Roy Davison, an evangelist of the Church of Christ dealt in 1988 with the disciple approach in an article Errors of Hierarchical Discipleship (Click Sidebar: Roy Davison). Davison states that this movement “is based on the thesis that Christ’s master/disciple relationship with the twelve apostles is a pattern to be followed in making, training and leading disciples today.” The fundamental error of the disciple approach based on this thesis according to Davison’s observations “is that Jesus training his apostles is used as a pattern for making disciples, whereas these are entirely different matters.” Roy points out ICOC members “use an incorrect definition for the word “disciple”. They define a disciple as a Christian who is trained through a subordinate relationship with another Christian. This unscriptural definition results from an incorrect concept how one becomes a disciple of Christ.”

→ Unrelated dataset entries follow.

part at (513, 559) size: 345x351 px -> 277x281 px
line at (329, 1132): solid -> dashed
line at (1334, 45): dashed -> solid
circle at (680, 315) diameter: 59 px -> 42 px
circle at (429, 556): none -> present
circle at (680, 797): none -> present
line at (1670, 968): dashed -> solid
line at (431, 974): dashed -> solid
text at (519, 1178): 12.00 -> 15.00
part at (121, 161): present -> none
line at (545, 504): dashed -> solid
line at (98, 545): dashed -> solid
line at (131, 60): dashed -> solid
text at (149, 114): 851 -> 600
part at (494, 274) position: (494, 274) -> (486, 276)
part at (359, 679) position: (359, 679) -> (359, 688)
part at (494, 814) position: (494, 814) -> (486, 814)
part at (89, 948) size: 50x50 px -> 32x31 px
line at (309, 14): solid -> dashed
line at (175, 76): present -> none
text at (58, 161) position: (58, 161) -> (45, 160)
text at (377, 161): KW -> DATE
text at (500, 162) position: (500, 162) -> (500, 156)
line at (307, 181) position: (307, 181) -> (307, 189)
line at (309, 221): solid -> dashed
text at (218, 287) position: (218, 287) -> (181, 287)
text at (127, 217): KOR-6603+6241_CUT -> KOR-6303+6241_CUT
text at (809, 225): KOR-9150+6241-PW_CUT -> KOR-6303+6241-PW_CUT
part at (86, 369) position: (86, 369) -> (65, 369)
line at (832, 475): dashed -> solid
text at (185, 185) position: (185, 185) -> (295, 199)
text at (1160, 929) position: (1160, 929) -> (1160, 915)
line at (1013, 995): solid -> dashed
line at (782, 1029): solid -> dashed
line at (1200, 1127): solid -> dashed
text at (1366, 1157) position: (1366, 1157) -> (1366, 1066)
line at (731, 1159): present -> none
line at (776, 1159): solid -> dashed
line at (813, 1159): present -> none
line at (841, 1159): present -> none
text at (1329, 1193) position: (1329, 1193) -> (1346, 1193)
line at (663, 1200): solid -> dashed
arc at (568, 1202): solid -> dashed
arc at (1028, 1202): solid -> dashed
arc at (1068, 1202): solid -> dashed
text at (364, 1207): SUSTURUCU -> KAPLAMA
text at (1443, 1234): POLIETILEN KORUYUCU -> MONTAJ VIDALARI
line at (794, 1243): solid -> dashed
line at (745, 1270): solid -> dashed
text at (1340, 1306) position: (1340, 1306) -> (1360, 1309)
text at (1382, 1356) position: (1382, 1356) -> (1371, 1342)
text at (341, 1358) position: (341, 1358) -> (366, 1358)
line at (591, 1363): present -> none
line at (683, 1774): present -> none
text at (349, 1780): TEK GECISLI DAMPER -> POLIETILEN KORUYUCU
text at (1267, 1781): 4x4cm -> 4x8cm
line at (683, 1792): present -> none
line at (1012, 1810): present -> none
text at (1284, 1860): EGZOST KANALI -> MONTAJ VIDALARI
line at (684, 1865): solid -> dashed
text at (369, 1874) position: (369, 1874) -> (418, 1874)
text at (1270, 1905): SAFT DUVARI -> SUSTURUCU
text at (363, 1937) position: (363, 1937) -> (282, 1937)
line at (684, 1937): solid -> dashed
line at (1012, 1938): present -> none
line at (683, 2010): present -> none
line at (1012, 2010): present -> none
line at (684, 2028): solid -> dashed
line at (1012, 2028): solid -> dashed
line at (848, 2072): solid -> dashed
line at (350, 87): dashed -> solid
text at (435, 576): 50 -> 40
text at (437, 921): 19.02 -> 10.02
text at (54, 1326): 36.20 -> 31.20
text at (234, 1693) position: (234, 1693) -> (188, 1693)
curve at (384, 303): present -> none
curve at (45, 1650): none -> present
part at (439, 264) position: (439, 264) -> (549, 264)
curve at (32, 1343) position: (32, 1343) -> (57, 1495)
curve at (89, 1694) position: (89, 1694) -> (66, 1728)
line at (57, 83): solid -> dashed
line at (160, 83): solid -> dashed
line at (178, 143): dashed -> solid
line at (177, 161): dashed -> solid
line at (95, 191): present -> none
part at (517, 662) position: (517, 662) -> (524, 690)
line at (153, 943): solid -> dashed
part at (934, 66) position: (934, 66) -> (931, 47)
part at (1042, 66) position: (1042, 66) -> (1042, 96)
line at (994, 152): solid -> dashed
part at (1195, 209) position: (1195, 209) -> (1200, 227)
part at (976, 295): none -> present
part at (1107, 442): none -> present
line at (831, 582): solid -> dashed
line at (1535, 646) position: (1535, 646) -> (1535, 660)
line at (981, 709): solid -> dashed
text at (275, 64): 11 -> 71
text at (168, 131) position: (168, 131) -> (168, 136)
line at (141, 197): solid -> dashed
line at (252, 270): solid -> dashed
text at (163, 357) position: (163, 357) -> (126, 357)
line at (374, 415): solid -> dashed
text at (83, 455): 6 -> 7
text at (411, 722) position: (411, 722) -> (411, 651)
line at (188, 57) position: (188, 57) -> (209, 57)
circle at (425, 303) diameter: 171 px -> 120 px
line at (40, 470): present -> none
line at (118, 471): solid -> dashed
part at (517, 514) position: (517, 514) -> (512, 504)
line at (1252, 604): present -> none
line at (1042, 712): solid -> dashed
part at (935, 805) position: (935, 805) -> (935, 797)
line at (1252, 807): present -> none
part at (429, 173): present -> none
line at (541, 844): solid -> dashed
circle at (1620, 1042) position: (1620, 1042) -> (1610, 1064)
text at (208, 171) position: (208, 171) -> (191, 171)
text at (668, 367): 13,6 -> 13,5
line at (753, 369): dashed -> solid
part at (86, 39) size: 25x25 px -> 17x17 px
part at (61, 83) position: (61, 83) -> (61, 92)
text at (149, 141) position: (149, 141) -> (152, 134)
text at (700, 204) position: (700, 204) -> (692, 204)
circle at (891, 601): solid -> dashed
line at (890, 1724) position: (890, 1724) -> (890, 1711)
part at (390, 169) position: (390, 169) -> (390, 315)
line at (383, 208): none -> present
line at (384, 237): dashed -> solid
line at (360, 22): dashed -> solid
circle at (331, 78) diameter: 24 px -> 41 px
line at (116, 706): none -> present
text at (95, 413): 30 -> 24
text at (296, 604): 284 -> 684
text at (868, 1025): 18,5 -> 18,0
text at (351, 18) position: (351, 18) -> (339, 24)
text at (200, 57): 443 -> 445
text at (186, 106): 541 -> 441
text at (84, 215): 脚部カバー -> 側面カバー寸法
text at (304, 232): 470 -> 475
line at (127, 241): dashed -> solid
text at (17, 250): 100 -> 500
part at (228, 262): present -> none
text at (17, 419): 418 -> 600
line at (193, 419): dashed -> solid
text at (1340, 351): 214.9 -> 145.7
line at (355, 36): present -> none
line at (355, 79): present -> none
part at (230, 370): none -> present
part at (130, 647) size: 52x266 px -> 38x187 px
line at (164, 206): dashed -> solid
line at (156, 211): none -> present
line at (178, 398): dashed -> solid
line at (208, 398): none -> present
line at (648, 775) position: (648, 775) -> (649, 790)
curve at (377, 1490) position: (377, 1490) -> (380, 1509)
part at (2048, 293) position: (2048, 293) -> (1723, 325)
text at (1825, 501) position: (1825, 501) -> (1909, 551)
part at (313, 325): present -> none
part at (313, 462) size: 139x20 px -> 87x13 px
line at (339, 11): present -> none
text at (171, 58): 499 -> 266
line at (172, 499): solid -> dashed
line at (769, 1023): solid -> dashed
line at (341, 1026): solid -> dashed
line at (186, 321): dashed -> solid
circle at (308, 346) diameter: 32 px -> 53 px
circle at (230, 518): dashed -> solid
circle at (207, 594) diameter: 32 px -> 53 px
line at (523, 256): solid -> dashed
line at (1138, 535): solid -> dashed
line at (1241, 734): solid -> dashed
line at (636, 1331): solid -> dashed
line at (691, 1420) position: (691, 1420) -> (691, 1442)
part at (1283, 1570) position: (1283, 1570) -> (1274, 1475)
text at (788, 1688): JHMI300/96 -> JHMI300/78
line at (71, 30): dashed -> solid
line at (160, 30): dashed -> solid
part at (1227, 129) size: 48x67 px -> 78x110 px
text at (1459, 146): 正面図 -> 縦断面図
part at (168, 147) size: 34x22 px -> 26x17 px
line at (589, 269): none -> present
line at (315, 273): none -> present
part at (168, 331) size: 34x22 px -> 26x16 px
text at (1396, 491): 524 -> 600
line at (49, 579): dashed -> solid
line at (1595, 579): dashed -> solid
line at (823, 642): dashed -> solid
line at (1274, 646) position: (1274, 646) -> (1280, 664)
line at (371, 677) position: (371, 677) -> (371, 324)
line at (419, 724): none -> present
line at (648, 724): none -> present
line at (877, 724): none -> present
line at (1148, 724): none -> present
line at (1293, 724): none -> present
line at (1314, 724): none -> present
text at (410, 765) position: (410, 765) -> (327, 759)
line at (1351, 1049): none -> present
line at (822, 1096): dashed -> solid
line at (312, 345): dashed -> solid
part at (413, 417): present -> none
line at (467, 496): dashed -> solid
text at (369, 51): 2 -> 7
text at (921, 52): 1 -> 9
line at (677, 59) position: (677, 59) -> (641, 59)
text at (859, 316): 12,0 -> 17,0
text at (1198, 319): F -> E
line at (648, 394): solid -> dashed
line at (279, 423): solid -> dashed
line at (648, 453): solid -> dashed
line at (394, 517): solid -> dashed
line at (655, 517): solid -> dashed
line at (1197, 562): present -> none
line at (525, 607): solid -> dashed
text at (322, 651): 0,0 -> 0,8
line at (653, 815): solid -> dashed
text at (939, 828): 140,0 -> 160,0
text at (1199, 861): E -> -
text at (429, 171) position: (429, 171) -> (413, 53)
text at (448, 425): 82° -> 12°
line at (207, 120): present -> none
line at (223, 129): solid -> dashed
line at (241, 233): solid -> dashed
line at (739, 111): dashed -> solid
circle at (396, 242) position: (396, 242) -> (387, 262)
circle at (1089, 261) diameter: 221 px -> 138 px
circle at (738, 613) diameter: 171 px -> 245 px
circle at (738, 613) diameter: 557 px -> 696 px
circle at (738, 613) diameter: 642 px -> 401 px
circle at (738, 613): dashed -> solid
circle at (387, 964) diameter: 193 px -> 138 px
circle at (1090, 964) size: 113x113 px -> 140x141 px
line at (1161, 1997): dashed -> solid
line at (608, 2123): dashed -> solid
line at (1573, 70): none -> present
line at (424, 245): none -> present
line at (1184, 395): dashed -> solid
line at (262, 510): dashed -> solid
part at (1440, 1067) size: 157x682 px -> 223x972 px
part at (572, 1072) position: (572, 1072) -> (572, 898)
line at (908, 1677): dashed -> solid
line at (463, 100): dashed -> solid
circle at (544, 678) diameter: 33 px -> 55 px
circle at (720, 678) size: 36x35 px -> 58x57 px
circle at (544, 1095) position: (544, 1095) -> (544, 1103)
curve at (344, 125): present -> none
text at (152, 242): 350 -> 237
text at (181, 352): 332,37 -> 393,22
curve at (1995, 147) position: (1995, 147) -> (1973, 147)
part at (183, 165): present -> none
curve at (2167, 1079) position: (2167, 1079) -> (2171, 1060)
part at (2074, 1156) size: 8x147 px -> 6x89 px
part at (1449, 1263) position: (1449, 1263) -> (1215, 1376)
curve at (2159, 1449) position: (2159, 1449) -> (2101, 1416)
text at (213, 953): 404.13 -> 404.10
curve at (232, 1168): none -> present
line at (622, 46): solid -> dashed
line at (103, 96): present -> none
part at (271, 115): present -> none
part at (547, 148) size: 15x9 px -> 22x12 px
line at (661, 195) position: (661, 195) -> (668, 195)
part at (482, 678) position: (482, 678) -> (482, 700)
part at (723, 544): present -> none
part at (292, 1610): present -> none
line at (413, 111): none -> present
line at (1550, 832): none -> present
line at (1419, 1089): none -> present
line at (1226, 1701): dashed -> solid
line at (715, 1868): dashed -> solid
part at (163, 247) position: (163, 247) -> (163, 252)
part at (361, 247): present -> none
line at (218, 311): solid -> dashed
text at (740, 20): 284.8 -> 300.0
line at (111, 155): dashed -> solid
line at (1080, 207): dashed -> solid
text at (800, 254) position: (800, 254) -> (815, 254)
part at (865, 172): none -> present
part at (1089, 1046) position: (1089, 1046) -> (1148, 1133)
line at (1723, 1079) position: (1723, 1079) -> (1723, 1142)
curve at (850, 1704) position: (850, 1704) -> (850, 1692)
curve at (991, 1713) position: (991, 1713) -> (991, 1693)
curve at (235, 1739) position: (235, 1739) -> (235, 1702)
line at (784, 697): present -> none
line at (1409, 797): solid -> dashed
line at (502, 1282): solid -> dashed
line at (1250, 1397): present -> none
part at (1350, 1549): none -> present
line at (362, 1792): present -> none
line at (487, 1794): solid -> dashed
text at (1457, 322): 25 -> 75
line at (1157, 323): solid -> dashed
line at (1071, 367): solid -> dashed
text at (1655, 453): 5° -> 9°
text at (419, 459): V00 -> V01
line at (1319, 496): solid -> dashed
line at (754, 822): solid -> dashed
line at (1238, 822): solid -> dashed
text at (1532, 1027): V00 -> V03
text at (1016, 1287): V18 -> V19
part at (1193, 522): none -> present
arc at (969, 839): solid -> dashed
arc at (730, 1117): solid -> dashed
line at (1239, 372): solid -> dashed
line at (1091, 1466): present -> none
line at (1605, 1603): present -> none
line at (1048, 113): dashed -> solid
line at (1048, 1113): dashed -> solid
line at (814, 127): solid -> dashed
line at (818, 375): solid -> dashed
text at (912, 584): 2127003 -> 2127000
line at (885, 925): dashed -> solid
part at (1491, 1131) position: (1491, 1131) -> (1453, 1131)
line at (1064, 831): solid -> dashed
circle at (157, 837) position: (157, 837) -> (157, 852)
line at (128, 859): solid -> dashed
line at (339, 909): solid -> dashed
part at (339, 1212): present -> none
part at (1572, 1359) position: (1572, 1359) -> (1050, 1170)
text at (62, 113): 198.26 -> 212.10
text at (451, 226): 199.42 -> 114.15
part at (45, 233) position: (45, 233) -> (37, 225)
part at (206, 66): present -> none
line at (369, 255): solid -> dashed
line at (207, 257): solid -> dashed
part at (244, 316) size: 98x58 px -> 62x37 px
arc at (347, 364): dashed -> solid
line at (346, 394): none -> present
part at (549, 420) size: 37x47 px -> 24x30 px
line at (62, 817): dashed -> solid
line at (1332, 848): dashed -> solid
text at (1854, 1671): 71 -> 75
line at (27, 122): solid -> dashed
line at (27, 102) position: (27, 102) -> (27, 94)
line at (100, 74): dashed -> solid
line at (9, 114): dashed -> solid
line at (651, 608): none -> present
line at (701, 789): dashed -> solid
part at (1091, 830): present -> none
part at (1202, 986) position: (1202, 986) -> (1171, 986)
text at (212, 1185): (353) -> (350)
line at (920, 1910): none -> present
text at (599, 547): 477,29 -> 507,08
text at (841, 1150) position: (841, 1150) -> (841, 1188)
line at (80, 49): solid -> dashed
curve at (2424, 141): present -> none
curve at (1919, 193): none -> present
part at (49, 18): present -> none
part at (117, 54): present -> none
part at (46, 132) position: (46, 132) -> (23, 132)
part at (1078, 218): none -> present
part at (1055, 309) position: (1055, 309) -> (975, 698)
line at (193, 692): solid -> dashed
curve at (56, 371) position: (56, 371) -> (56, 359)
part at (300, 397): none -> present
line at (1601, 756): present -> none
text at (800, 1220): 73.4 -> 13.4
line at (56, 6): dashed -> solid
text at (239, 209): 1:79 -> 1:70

The Great Commission: “Therefore go and make disciples of all nations, baptising them in the name of the Father and of the Son and of the Holy Spirit, and TEACHING THEM TO OBEY EVERYTHING I HAVE COMMANDED YOU” can never be based on the rabbinical master/student concept as observed by the disciple approach. “Certainly [Jesus] came forward like a rabbi, calling men to follow him.” Nevertheless as a Rabbi, Jesus strictly forbids his disciples to imitate this system in the Body of Christ. “But you are not to be called ‘Rabbi’, for you have only one master and YOU ARE ALL BROTHERS (Matthew 23:8 NIV).” Rightly so! Because Rabbi Jesus “is the head of the body, the church; he is the beginning and the firstborn from among the dead, so that in everything he might have the supremacy (Colossians 1:18 NIV).”

Christians wrote the Apostle “have different gifts, according to the grace given us.” “If it is leadership, let him govern diligently” (Romans 12:6-8 NIV). Therefore leadership have a responsibility in the Church not to overstep ground rules already emplaced. “For no one can lay any foundation other than the one already laid, which is Jesus Christ (1 Corinthians 3:11 NIV).

As much as the disciple approach display the ability to rejuvenate the modern Church it also reaps havoc amongst Christians. History has shown that any Christian group embracing the disciple approach have in the long run caused much division in the Body of Christ. The vomit the Church of Christ lapped up in 1967 soured relations within this group that allowed a church split in 1988. Today church leadership whether from the Portland movement or the United Cooperation Group who persists with the disciple approach are not “shepherds of the church of God”. Like “savage wolves” amongst us they “will not spare the flock.” The elders of the church in Ephesus were perhaps perplexed with Paul’s admonishment: “Even from your own number men will arise and distort the truth in order to draw away disciples after them. So be on your guard!” (Acts 20:30,31 NIV)

How can any right-minded leader within the context of the ICOC family of churches persist with a “mousetrap” that displays the “mistakes and errors” of the Boston pattern “in regards to teaching people how to teach people to become disciples”? There is no excuse for "embracing discipleship" even if other church groups relies on "lazy examples". How can more than seventy percent of the ICOC pooled with the Unity Proposal Group still justify “embracing discipleship”?

If the Portland movement leadership ask: “Where are your 12 disciples? Who are your Peter, James and John?” then the United Cooperation Group is not far off in asking that of their own churches.

Today we ask: Where are the Churches who entertain the disciple approach? Where is the church that can speak with any experience about such things?